Login vs group roles in PostgreSQL - Performance Comparison
When checking user permissions in PostgreSQL, we often look at logins and group roles.
We want to understand how the time to verify permissions grows as the number of roles or groups increases.
Analyze the time complexity of checking if a user belongs to a specific group role.
-- Check if user has the target_role directly
SELECT 1
FROM pg_auth_members m
JOIN pg_roles r ON m.roleid = r.oid
WHERE m.member = (SELECT oid FROM pg_roles WHERE rolname = 'username')
AND r.rolname = 'target_role';
This query checks if 'username' is a direct member of 'target_role'.
Look for repeated checks or loops in the query.
- Primary operation: Scanning membership links between users and roles.
- How many times: Once per membership record related to the user.
As the number of group roles a user belongs to grows, the checks increase.
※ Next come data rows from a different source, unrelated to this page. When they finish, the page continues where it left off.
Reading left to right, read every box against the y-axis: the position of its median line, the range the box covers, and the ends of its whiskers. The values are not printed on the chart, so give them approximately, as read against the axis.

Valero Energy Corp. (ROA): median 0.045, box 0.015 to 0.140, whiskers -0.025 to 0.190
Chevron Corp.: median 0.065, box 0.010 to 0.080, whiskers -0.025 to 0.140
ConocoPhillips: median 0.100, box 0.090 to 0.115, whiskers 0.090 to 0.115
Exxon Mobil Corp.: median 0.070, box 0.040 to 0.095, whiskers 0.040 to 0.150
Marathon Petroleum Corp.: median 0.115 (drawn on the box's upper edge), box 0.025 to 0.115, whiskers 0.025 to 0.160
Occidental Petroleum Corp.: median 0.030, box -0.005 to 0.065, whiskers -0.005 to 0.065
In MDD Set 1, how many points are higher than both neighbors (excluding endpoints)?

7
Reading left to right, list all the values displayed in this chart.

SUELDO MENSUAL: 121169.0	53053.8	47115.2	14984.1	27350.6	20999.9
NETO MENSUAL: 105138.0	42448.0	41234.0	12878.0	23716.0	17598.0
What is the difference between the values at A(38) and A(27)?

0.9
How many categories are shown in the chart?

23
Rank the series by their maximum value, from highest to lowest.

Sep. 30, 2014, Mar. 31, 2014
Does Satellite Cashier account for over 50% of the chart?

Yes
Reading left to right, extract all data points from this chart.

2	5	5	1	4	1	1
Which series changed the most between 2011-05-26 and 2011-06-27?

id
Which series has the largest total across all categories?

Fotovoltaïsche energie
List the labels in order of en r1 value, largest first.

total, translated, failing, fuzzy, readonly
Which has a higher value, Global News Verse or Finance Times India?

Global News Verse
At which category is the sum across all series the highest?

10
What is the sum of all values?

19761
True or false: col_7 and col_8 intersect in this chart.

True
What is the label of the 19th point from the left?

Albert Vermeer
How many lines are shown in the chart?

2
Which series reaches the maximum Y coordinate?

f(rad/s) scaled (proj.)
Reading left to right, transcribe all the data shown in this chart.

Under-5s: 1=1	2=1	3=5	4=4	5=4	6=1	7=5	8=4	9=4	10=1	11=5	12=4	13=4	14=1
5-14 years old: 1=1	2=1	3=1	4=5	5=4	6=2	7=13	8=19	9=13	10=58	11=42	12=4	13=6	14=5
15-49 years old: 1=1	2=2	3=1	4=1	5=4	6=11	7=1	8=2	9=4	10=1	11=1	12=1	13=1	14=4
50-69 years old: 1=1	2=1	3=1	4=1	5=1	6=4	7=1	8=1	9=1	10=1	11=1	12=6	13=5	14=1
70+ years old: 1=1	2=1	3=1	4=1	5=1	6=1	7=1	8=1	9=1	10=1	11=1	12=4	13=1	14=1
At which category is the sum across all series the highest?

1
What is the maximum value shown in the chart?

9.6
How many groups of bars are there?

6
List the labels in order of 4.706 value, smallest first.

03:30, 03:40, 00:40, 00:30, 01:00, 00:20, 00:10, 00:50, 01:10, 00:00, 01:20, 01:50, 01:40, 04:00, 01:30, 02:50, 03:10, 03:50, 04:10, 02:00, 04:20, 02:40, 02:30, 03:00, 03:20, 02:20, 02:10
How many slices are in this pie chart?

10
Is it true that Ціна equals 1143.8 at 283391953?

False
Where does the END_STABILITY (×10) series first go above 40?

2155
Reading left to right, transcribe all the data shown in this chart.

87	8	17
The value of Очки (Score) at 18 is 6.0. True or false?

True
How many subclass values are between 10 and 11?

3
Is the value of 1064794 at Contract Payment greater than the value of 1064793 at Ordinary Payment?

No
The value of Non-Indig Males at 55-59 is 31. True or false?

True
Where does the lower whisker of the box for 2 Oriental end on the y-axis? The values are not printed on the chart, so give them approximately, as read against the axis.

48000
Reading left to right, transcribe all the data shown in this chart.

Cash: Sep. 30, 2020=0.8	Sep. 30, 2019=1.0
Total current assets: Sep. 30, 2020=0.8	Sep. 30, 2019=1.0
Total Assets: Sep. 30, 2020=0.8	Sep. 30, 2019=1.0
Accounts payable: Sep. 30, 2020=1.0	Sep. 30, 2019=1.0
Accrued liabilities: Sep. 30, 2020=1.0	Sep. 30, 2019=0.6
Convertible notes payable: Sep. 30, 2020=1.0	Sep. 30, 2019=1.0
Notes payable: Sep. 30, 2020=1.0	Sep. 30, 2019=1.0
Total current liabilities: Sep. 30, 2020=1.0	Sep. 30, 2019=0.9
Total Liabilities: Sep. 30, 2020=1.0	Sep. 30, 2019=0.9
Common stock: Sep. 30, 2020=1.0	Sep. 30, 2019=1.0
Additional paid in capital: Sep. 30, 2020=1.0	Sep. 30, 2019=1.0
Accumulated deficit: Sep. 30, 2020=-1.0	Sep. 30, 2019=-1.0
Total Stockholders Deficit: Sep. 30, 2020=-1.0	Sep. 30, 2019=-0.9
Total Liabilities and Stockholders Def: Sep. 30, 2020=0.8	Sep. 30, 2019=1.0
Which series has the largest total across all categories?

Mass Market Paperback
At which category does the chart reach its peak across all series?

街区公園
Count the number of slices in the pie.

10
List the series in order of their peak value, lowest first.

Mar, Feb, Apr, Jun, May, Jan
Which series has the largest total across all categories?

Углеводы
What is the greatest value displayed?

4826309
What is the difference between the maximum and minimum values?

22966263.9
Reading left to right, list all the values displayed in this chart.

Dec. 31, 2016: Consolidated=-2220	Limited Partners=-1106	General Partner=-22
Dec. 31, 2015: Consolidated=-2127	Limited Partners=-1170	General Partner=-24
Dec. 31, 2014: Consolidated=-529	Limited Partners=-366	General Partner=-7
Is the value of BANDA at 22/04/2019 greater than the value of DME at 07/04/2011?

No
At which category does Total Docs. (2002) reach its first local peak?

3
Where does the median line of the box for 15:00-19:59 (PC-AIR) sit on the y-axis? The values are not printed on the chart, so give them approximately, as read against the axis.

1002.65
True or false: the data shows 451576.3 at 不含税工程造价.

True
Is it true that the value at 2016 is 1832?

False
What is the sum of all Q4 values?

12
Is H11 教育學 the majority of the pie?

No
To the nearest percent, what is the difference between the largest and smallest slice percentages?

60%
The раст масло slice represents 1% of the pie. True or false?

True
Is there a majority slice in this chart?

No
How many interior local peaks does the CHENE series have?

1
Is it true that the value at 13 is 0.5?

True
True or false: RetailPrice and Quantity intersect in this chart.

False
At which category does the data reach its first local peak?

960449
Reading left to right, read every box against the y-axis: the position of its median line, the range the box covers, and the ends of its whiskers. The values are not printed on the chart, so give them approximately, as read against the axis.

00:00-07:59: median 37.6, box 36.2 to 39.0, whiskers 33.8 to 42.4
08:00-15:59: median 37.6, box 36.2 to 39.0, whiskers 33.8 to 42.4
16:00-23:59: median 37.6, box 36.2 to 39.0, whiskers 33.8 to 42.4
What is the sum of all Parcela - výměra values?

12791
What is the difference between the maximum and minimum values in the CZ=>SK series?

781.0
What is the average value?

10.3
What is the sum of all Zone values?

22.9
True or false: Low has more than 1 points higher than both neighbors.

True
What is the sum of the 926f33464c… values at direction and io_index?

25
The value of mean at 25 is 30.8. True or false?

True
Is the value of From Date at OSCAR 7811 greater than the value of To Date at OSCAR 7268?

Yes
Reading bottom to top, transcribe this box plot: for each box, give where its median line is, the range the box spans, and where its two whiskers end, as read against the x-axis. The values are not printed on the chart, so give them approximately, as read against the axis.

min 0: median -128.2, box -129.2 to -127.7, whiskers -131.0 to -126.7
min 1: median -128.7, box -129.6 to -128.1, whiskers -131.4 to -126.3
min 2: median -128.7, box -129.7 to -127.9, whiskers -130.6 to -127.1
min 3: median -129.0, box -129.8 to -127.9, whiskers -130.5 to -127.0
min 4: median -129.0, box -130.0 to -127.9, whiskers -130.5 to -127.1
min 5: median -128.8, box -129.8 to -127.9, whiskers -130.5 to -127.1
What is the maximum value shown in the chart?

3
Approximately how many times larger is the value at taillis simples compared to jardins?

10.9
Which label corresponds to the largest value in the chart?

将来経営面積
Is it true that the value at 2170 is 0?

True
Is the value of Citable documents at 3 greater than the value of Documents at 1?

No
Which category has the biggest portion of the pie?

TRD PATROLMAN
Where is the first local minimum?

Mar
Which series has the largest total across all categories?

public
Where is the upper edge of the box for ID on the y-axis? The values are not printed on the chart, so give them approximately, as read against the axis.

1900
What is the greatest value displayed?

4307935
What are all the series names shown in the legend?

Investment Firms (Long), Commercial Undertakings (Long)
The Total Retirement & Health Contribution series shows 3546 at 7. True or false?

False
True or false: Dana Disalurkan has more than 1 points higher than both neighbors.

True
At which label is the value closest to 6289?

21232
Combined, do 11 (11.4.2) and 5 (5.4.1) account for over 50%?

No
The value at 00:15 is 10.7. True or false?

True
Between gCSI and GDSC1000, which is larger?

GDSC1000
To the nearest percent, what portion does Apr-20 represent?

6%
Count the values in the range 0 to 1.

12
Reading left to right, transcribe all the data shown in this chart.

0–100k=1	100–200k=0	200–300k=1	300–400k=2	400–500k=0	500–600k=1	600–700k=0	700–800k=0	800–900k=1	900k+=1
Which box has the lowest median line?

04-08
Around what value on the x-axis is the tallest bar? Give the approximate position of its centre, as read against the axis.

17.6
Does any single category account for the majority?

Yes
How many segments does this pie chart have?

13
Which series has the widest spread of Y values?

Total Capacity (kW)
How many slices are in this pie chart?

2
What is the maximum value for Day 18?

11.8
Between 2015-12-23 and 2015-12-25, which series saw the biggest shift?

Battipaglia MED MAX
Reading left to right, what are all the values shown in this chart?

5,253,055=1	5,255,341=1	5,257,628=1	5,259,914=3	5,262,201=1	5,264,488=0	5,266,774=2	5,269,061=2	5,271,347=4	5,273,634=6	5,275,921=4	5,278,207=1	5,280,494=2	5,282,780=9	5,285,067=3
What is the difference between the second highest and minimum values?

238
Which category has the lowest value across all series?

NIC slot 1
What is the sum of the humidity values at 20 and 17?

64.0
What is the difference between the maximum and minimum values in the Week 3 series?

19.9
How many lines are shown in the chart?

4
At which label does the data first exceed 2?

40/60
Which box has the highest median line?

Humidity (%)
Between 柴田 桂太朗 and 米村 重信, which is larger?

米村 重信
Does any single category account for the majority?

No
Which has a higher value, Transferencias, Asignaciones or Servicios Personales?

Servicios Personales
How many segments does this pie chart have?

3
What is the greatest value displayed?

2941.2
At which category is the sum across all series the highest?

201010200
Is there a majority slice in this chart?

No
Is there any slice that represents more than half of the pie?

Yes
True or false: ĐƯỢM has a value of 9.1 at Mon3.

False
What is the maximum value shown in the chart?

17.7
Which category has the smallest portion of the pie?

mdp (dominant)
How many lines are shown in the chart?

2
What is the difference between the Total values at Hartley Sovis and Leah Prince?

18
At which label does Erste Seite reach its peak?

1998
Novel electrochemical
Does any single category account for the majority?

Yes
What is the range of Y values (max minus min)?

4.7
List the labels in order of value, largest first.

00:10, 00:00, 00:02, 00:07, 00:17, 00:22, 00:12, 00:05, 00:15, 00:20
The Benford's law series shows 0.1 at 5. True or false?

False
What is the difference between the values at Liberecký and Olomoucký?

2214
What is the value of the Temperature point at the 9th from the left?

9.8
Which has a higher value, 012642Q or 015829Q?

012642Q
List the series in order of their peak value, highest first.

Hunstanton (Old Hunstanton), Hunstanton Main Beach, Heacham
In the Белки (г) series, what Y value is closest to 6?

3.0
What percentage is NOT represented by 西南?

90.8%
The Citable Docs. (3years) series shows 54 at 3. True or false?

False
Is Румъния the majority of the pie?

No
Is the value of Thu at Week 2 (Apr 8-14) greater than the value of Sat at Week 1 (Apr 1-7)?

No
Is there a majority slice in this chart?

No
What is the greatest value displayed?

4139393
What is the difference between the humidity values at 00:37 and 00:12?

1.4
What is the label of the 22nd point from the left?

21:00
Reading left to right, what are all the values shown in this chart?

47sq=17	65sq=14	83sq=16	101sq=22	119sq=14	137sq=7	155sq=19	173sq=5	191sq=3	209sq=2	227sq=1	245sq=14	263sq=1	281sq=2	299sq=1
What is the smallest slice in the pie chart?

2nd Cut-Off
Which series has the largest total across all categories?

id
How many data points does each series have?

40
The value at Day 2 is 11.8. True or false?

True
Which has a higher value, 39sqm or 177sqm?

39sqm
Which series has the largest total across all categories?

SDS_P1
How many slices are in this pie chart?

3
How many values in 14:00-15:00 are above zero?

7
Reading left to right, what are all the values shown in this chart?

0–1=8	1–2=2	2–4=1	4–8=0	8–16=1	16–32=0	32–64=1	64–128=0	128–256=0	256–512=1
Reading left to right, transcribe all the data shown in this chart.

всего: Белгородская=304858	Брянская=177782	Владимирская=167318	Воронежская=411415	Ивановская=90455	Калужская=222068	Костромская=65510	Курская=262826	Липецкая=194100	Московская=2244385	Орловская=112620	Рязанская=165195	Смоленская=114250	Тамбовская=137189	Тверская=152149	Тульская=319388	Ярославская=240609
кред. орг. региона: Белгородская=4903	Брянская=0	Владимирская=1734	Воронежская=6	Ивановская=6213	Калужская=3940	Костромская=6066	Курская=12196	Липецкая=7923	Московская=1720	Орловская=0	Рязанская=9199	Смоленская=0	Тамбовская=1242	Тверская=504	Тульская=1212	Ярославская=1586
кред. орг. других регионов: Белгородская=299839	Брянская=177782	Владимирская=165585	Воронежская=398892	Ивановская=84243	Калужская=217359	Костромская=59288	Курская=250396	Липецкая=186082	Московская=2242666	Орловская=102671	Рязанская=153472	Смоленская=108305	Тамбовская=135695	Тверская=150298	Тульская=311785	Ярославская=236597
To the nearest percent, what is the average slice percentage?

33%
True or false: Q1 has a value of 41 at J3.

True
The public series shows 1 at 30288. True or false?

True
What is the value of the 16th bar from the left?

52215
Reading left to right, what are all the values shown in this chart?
| Input Size (number of roles/groups) | Approx. Operations |
|---|---|
| 10 | 10 membership checks |
| 100 | 100 membership checks |
| 1000 | 1000 membership checks |
Pattern observation: The number of checks grows linearly with the number of roles/groups.
Time Complexity: O(n)
This means the time to check permissions grows in direct proportion to the number of roles or groups the user belongs to.
[X] Wrong: "Checking group roles is instant and does not depend on how many groups a user has."
[OK] Correct: Each group membership must be checked, so more groups mean more work.
Understanding how permission checks scale helps you design efficient access control in real systems.
"What if we cached group memberships for users? How would that change the time complexity?"